§ **Task inputs**:
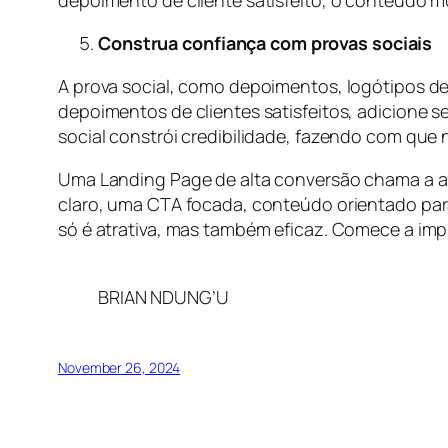
depoimento de cliente satisfeito, o conteúdo m
Construa confiança com provas sociais
A prova social, como depoimentos, logótipos de c
depoimentos de clientes satisfeitos, adicione s
social constrói credibilidade, fazendo com que 
Uma Landing Page de alta conversão chama a ate
claro, uma CTA focada, conteúdo orientado para
só é atrativa, mas também eficaz. Comece a imp
BRIAN NDUNG’U
November 26, 2024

§ **Description of the task**: Throughout the material above, find lines holding the word "depoimentos", then copy them.

§ **Response to this exercise**:
A prova social, como depoimentos, logótipos de c
depoimentos de clientes satisfeitos, adicione s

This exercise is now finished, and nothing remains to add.